WORK ORDER – Only lines holding the string "skape" are wanted; copy each one from the material.

EXCERPTED RECORDS –
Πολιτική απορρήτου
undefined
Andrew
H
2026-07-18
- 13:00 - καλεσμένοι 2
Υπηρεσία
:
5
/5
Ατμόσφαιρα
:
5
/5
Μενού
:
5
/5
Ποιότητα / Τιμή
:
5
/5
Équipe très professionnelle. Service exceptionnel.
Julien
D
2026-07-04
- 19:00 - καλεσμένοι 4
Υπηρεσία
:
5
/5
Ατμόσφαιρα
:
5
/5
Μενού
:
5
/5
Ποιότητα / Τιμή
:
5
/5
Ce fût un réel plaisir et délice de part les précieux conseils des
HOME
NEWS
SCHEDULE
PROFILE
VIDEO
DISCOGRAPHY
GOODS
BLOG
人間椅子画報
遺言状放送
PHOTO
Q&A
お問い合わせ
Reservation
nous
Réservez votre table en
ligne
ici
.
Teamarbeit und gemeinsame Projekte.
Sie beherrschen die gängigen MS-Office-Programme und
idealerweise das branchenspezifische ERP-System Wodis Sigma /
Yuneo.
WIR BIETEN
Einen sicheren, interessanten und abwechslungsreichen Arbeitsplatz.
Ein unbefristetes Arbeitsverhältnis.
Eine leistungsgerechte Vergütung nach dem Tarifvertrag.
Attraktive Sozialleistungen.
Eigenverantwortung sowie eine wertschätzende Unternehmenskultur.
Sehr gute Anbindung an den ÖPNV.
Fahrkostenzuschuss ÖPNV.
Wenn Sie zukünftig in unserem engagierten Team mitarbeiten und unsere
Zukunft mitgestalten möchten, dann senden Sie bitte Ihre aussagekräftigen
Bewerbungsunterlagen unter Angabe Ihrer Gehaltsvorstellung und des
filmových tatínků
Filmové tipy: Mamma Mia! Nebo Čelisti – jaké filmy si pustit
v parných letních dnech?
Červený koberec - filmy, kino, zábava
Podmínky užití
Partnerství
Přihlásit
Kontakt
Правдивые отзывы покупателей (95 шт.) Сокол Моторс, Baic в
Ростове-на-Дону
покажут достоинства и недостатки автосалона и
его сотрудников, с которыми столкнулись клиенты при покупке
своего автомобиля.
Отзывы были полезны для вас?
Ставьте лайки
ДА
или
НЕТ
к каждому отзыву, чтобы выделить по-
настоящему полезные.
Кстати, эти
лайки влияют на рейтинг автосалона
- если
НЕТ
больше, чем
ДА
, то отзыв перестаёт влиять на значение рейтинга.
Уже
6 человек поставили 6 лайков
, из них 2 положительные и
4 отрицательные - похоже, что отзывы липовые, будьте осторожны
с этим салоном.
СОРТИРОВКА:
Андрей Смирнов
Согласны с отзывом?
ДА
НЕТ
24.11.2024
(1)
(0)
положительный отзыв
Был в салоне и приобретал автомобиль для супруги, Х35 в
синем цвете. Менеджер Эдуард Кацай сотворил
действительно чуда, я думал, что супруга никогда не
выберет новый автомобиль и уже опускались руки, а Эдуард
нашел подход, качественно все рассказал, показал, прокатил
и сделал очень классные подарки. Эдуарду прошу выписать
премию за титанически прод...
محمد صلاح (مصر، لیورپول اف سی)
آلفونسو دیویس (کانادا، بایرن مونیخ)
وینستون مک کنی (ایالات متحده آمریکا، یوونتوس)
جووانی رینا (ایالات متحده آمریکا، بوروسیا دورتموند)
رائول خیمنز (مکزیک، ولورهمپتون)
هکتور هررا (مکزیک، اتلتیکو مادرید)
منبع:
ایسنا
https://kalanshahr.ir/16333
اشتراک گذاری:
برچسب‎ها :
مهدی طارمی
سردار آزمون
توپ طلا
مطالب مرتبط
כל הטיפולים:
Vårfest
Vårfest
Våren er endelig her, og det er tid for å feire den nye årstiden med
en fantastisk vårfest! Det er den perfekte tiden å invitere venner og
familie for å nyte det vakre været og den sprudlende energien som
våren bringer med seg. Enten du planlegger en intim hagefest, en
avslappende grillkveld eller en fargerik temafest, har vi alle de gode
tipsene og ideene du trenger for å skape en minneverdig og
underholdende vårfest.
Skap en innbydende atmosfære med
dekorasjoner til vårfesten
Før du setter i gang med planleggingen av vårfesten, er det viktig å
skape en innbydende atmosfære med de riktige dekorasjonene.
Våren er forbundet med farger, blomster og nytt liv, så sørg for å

SOLVED EXERCISE –
tipsene og ideene du trenger for å skape en minneverdig og
skape en innbydende atmosfære med de riktige dekorasjonene.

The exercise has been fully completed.